Chicago Sun Times critic Roger Ebert gave the movie a 4 star rating (out of a maximum of 4), saying that "It is the kind of movie you can see twice — first for the questions, the second time for the answers."
Trivia
- Demi Moore was considered for the role of Katharine Clifton when the project was at Twentieth Century-Fox.
- Ralph Fiennes so enjoyed a spoof version of the film, made with soft toys and shown on The Adam and Joe Show on UK television's Channel 4, that he contacted the show for a copy.
- The 1942 capture of Tobruk is depicted in the film but erroneously has Germans parachuting into the town. In reality this never actually happened - Fallschirmjäger were only used as motorized or line infantry in North Africa due to the earlier massive casualties during the Invasion of Crete - Hitler saw parachutist soldiers as having passed their usefulness.
- The entire film was shot on location in Italy and Tunisia.
- In December 1999, Juliette Binoche gave birth to a daughter who shares the same name as her character in the film, Hana.
- Jason Done who plays Tom Clarkson in BBC 1's school drama Waterloo Road plays the soldier who asks Hana to kiss him right at the start of the film.
Cast and crew
Actors
Awards and nominations
1997 Academy Awards
- Won, Best Picture
- Won, Best Actress in a Supporting Role: Juliette Binoche
- Won, Best Art Direction-Set Decoration (Stuart Craig and Stephanie McMillan)
- Won, Best Cinematography (John Seale)
- Won, Best Costume Design (Ann Roth)
- Won, Best Director (Anthony Minghella)
- Won, Best Film Editing (Walter Murch)
- Won, Best Music, Original Dramatic Score (Gabriel Yared)
- Won, Best Sound (Walter Murch, Mark Berger, David Parker, and Christopher Newman)

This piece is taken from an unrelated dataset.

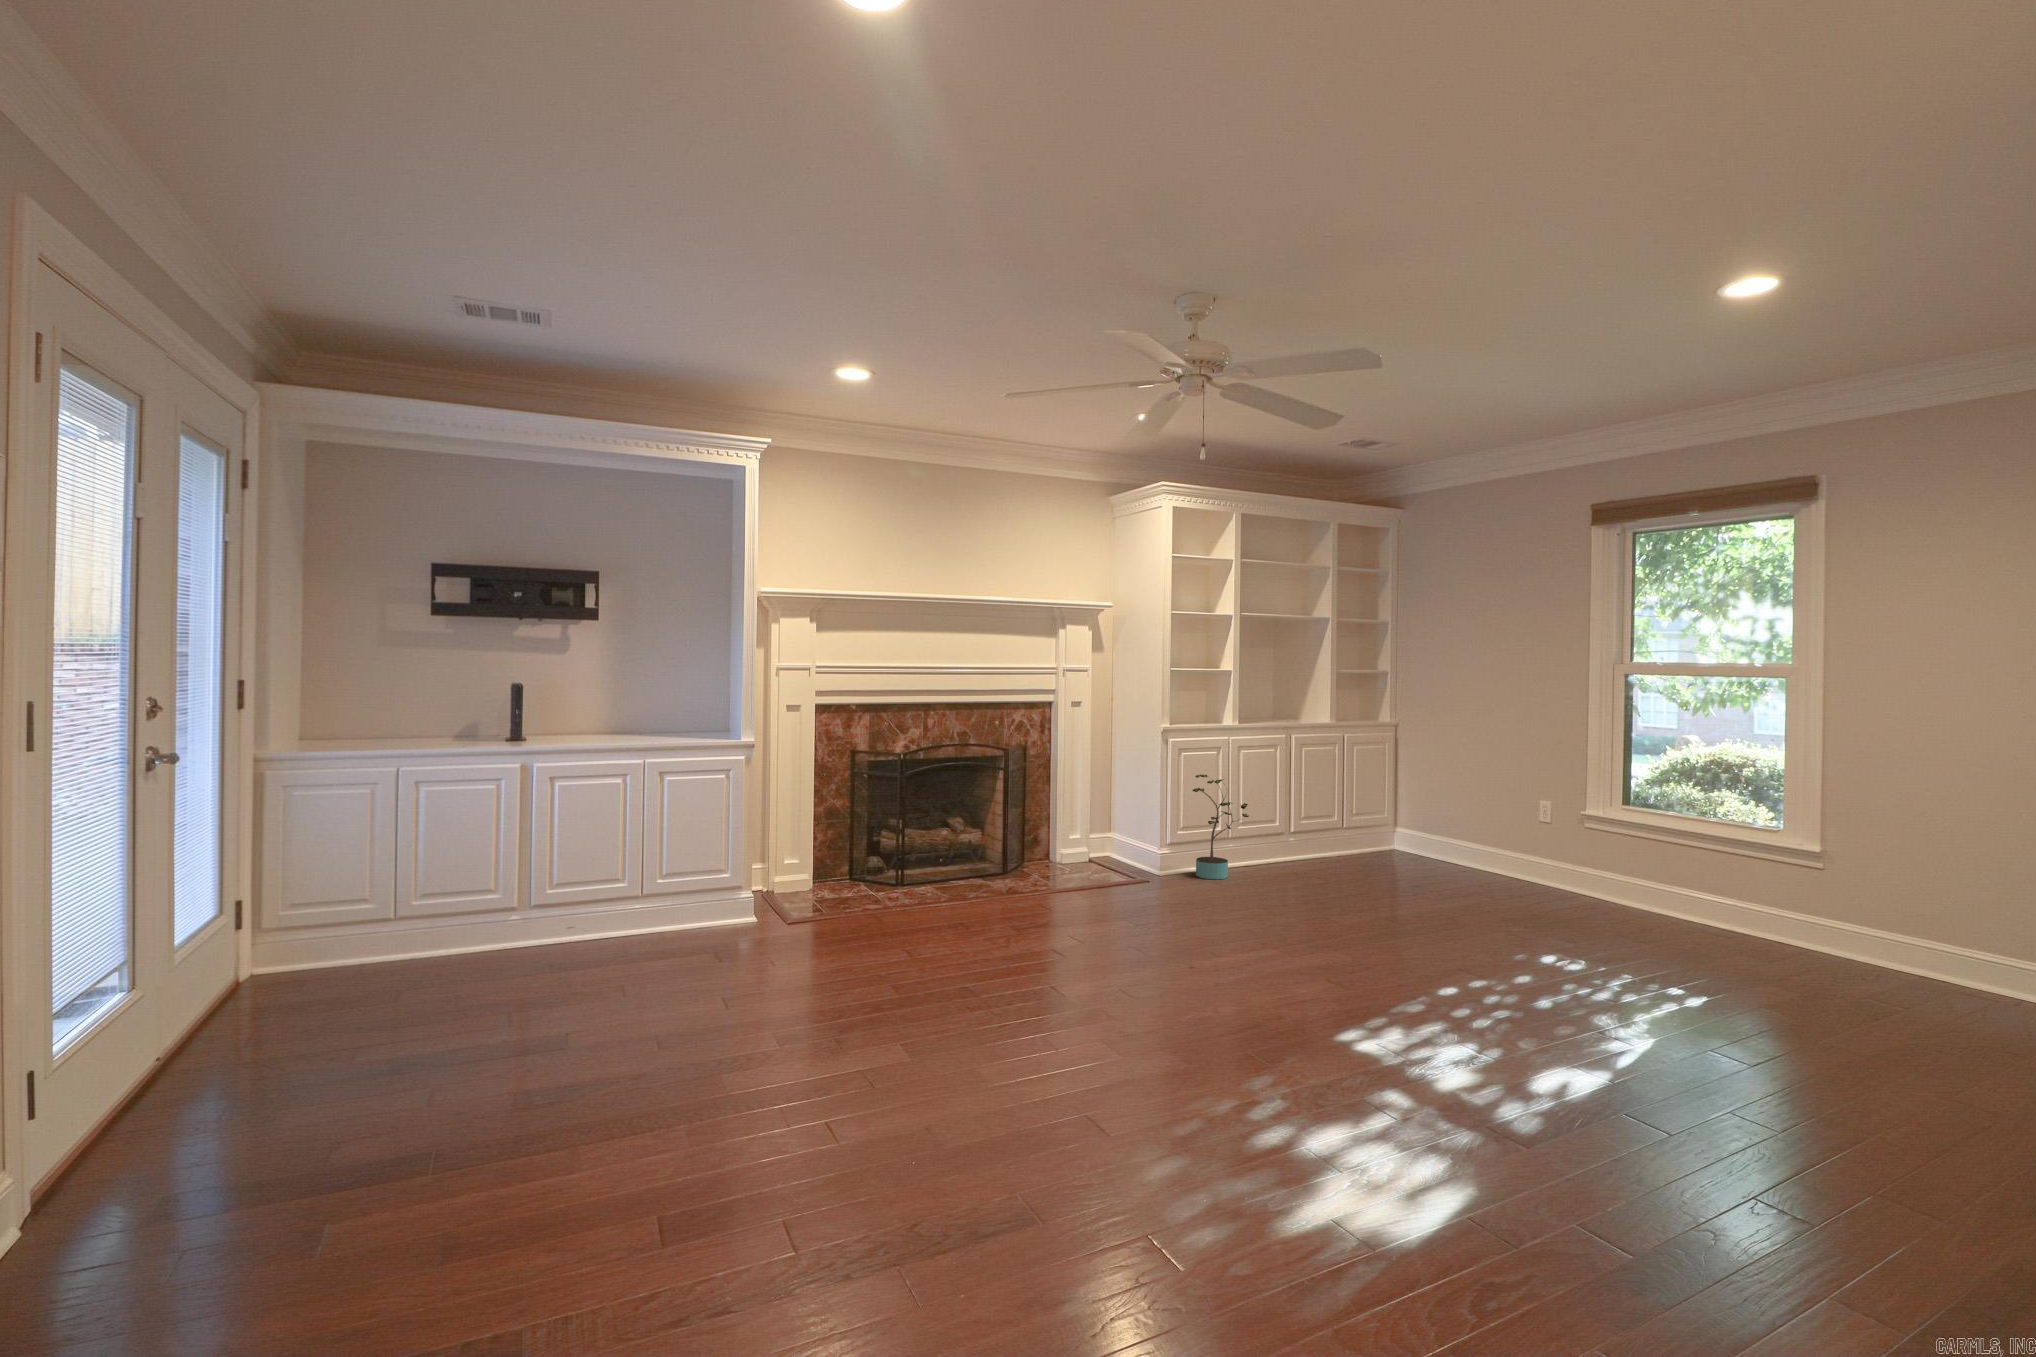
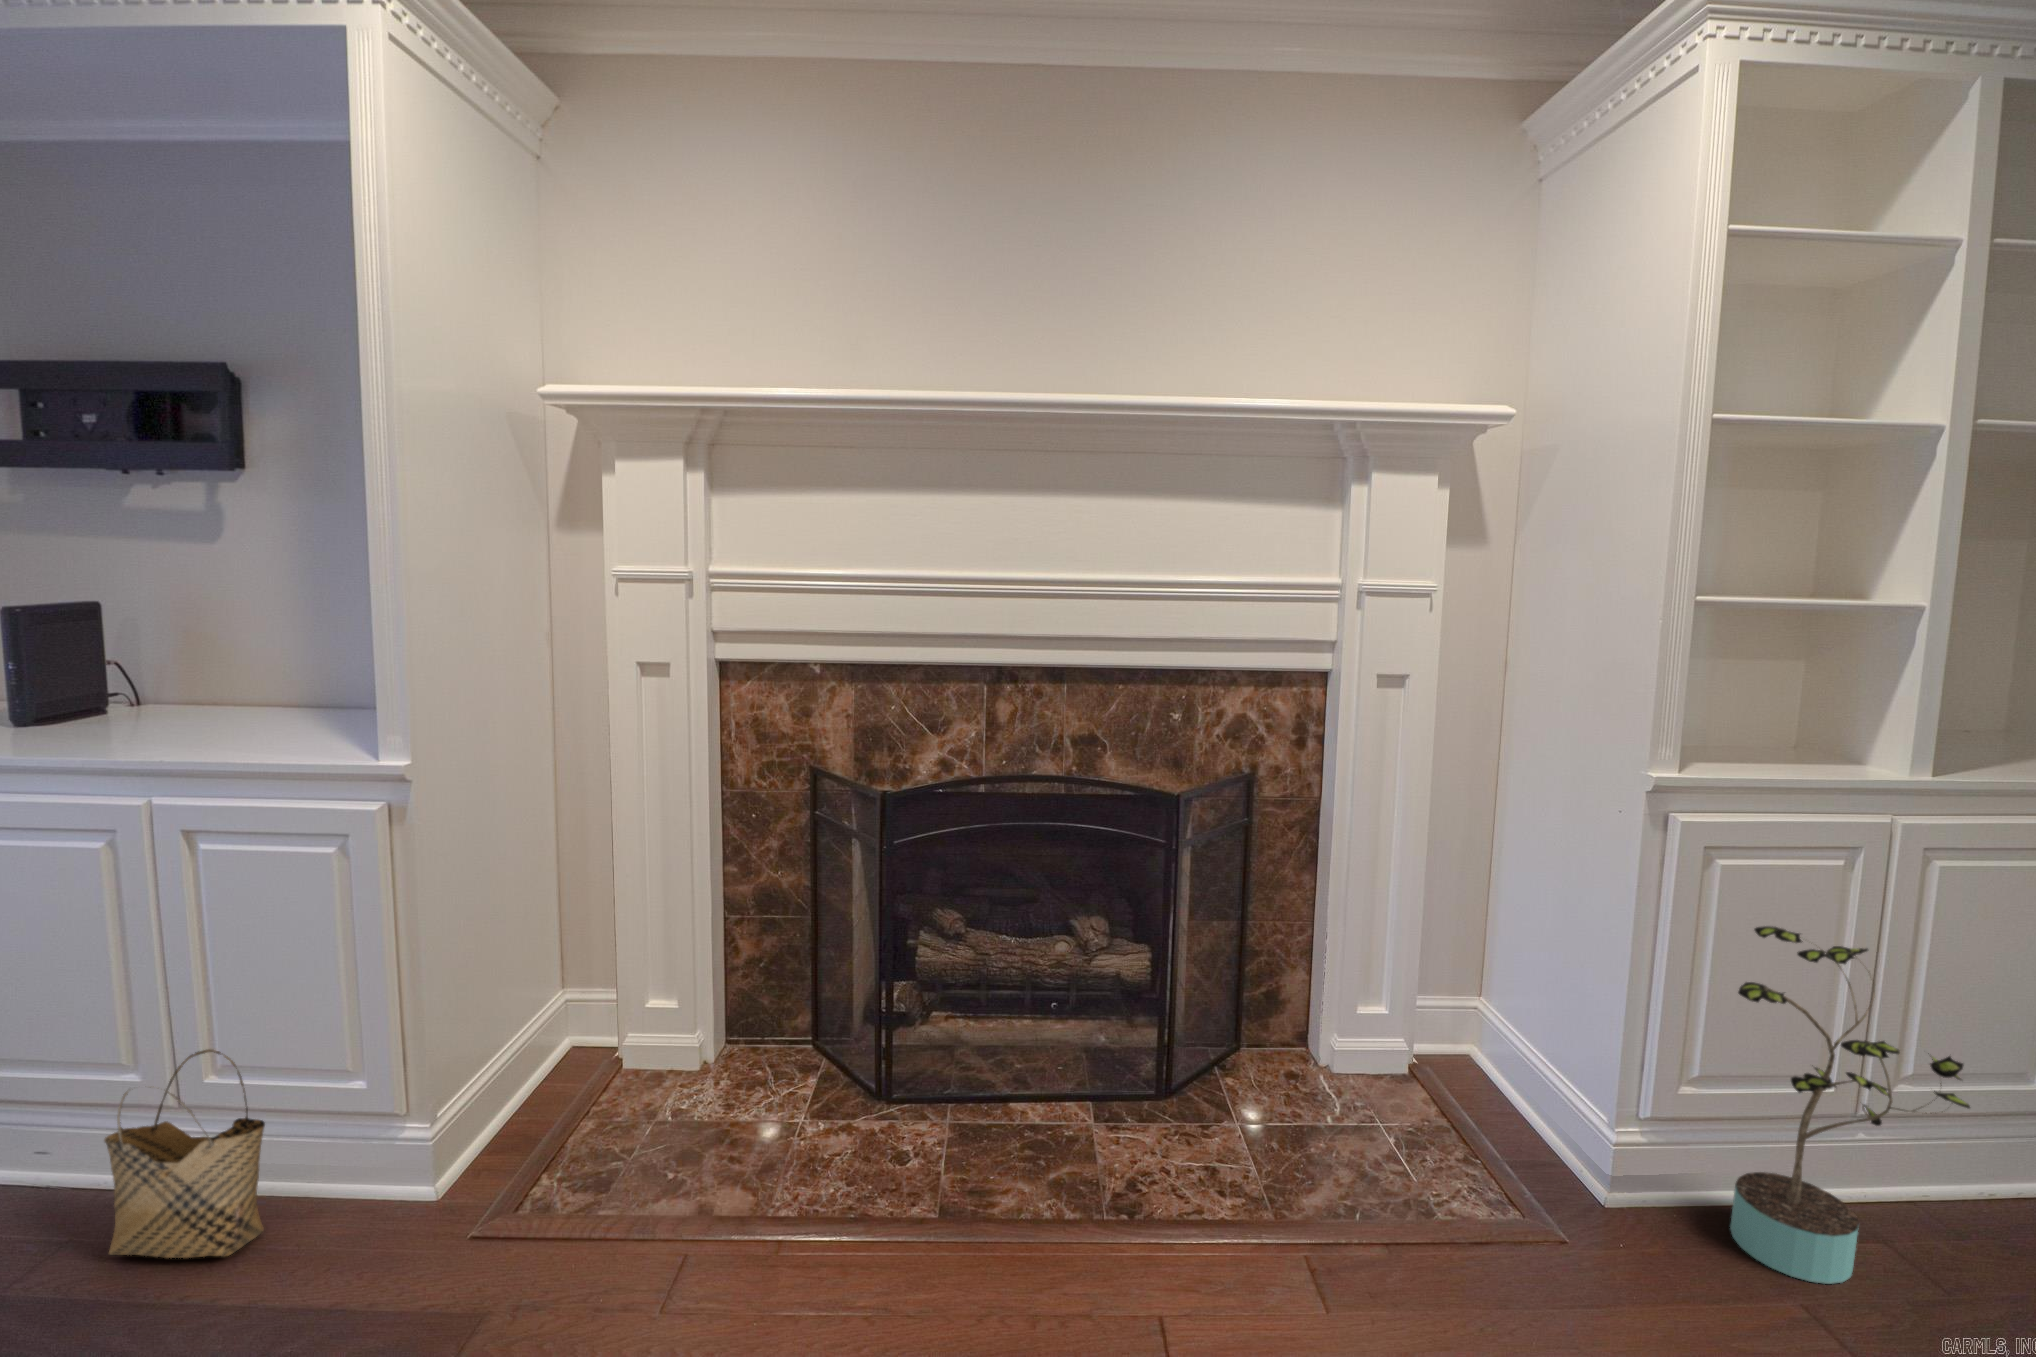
woven basket: none [660,858,718,937] -> present [104,1049,265,1258]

- Nominated, Best Actor in a Leading Role: Ralph Fiennes
- Nominated, Best Actress in a Leading Role: Kristin Scott Thomas
- Nominated, Best Writing, Screenplay Based on Material from Another Medium (Anthony Minghella)
1997 Golden Globes, USA
- Won, Best Motion Picture - Drama
- Won, Best Original Score - Motion Picture (Gabriel Yared)
- Nominated, Best Director - Motion Picture (Anthony Minghella)
- Nominated, Best Performance by an Actor in a Motion Picture - Drama: Ralph Fiennes
- Nominated, Best Performance by an Actress in a Motion Picture - Drama: Kristin Scott Thomas
- Nominated, Best Performance by an Actress in a Supporting Role in a Motion Picture: Juliette Binoche
- Nominated, Best Screenplay - Motion Picture (Anthony Minghella)
1997 BAFTA Awards, UK
- Won, Best Film
- Won, Best Cinematography (John Seale)
- Won, Best Editing (Walter Murch)
- Won, Best Performance by an Actress in a Supporting Role (Juliette Binoche)
- Won, Best Screenplay - Adapted (Anthony Minghella)
- Won, Best Music (Gabriel Yared)
Popular Culture The film was referred to in a episode of Seinfeld of the same name, and in an episode of the British sitcom Peep Show, in which main character Jeremy claims to have watched a 'porno' with a promiscuous neighbour, when in fact they had watched The English Patient.
The film is referenced in number 36 of the set of rules in Wedding Crashers.